= SUPPLIED ENTRIES =
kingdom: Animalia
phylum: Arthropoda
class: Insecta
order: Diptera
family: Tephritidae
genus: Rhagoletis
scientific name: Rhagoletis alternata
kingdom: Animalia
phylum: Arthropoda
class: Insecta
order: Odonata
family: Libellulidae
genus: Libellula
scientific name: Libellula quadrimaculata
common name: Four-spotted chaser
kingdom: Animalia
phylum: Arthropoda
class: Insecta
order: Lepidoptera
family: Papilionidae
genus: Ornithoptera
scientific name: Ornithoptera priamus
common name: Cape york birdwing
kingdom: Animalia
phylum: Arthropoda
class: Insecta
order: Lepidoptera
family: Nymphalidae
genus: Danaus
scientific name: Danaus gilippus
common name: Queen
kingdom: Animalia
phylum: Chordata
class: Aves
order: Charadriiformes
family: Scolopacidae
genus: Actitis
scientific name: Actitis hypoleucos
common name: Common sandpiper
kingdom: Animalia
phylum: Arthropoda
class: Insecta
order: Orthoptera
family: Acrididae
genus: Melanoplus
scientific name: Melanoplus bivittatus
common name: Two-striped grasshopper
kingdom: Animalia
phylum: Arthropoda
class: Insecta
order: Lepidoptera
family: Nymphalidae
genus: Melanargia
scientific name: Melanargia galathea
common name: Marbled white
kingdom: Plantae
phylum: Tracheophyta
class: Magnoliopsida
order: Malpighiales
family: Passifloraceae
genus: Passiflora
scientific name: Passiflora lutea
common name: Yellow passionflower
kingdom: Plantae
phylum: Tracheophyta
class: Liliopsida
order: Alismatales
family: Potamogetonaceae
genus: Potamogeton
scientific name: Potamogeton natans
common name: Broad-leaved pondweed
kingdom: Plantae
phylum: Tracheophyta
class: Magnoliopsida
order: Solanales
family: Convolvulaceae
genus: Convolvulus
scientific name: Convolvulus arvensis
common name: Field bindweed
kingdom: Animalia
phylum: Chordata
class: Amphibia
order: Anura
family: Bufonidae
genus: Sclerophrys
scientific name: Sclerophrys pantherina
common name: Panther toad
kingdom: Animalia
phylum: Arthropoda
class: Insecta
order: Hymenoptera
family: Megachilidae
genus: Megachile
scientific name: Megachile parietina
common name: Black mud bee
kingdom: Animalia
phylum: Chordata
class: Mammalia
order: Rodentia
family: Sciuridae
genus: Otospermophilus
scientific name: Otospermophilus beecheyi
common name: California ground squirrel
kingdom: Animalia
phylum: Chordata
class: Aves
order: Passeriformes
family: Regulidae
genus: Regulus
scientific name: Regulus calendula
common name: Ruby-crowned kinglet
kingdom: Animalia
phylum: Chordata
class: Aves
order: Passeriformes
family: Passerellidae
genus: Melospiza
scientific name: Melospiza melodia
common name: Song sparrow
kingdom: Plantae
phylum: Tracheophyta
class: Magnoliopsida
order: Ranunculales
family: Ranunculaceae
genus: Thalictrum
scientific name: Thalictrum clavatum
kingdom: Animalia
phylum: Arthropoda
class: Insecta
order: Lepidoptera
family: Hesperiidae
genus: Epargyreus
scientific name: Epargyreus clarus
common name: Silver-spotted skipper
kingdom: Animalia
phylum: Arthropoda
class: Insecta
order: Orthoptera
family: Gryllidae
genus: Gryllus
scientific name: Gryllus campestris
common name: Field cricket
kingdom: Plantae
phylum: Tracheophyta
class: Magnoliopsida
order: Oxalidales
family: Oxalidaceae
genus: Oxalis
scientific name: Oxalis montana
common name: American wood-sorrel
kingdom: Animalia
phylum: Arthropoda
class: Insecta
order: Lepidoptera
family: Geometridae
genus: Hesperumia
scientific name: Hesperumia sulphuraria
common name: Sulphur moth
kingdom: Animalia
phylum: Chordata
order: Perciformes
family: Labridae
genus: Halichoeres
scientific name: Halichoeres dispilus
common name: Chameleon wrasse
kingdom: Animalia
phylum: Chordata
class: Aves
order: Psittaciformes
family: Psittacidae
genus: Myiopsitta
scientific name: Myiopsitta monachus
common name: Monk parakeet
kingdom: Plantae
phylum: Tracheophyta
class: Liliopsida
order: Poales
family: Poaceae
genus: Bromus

= EXERCISE OBJECTIVE =
Rewrite every line in all of the rows above as one numbered list, omitting any blank lines.

= ANSWER BELOW =
1. kingdom: Animalia
2. phylum: Arthropoda
3. class: Insecta
4. order: Diptera
5. family: Tephritidae
6. genus: Rhagoletis
7. scientific name: Rhagoletis alternata
8. kingdom: Animalia
9. phylum: Arthropoda
10. class: Insecta
11. order: Odonata
12. family: Libellulidae
13. genus: Libellula
14. scientific name: Libellula quadrimaculata
15. common name: Four-spotted chaser
16. kingdom: Animalia
17. phylum: Arthropoda
18. class: Insecta
19. order: Lepidoptera
20. family: Papilionidae
21. genus: Ornithoptera
22. scientific name: Ornithoptera priamus
23. common name: Cape york birdwing
24. kingdom: Animalia
25. phylum: Arthropoda
26. class: Insecta
27. order: Lepidoptera
28. family: Nymphalidae
29. genus: Danaus
30. scientific name: Danaus gilippus
31. common name: Queen
32. kingdom: Animalia
33. phylum: Chordata
34. class: Aves
35. order: Charadriiformes
36. family: Scolopacidae
37. genus: Actitis
38. scientific name: Actitis hypoleucos
39. common name: Common sandpiper
40. kingdom: Animalia
41. phylum: Arthropoda
42. class: Insecta
43. order: Orthoptera
44. family: Acrididae
45. genus: Melanoplus
46. scientific name: Melanoplus bivittatus
47. common name: Two-striped grasshopper
48. kingdom: Animalia
49. phylum: Arthropoda
50. class: Insecta
51. order: Lepidoptera
52. family: Nymphalidae
53. genus: Melanargia
54. scientific name: Melanargia galathea
55. common name: Marbled white
56. kingdom: Plantae
57. phylum: Tracheophyta
58. class: Magnoliopsida
59. order: Malpighiales
60. family: Passifloraceae
61. genus: Passiflora
62. scientific name: Passiflora lutea
63. common name: Yellow passionflower
64. kingdom: Plantae
65. phylum: Tracheophyta
66. class: Liliopsida
67. order: Alismatales
68. family: Potamogetonaceae
69. genus: Potamogeton
70. scientific name: Potamogeton natans
71. common name: Broad-leaved pondweed
72. kingdom: Plantae
73. phylum: Tracheophyta
74. class: Magnoliopsida
75. order: Solanales
76. family: Convolvulaceae
77. genus: Convolvulus
78. scientific name: Convolvulus arvensis
79. common name: Field bindweed
80. kingdom: Animalia
81. phylum: Chordata
82. class: Amphibia
83. order: Anura
84. family: Bufonidae
85. genus: Sclerophrys
86. scientific name: Sclerophrys pantherina
87. common name: Panther toad
88. kingdom: Animalia
89. phylum: Arthropoda
90. class: Insecta
91. order: Hymenoptera
92. family: Megachilidae
93. genus: Megachile
94. scientific name: Megachile parietina
95. common name: Black mud bee
96. kingdom: Animalia
97. phylum: Chordata
98. class: Mammalia
99. order: Rodentia
100. family: Sciuridae
101. genus: Otospermophilus
102. scientific name: Otospermophilus beecheyi
103. common name: California ground squirrel
104. kingdom: Animalia
105. phylum: Chordata
106. class: Aves
107. order: Passeriformes
108. family: Regulidae
109. genus: Regulus
110. scientific name: Regulus calendula
111. common name: Ruby-crowned kinglet
112. kingdom: Animalia
113. phylum: Chordata
114. class: Aves
115. order: Passeriformes
116. family: Passerellidae
117. genus: Melospiza
118. scientific name: Melospiza melodia
119. common name: Song sparrow
120. kingdom: Plantae
121. phylum: Tracheophyta
122. class: Magnoliopsida
123. order: Ranunculales
124. family: Ranunculaceae
125. genus: Thalictrum
126. scientific name: Thalictrum clavatum
127. kingdom: Animalia
128. phylum: Arthropoda
129. class: Insecta
130. order: Lepidoptera
131. family: Hesperiidae
132. genus: Epargyreus
133. scientific name: Epargyreus clarus
134. common name: Silver-spotted skipper
135. kingdom: Animalia
136. phylum: Arthropoda
137. class: Insecta
138. order: Orthoptera
139. family: Gryllidae
140. genus: Gryllus
141. scientific name: Gryllus campestris
142. common name: Field cricket
143. kingdom: Plantae
144. phylum: Tracheophyta
145. class: Magnoliopsida
146. order: Oxalidales
147. family: Oxalidaceae
148. genus: Oxalis
149. scientific name: Oxalis montana
150. common name: American wood-sorrel
151. kingdom: Animalia
152. phylum: Arthropoda
153. class: Insecta
154. order: Lepidoptera
155. family: Geometridae
156. genus: Hesperumia
157. scientific name: Hesperumia sulphuraria
158. common name: Sulphur moth
159. kingdom: Animalia
160. phylum: Chordata
161. order: Perciformes
162. family: Labridae
163. genus: Halichoeres
164. scientific name: Halichoeres dispilus
165. common name: Chameleon wrasse
166. kingdom: Animalia
167. phylum: Chordata
168. class: Aves
169. order: Psittaciformes
170. family: Psittacidae
171. genus: Myiopsitta
172. scientific name: Myiopsitta monachus
173. common name: Monk parakeet
174. kingdom: Plantae
175. phylum: Tracheophyta
176. class: Liliopsida
177. order: Poales
178. family: Poaceae
179. genus: Bromus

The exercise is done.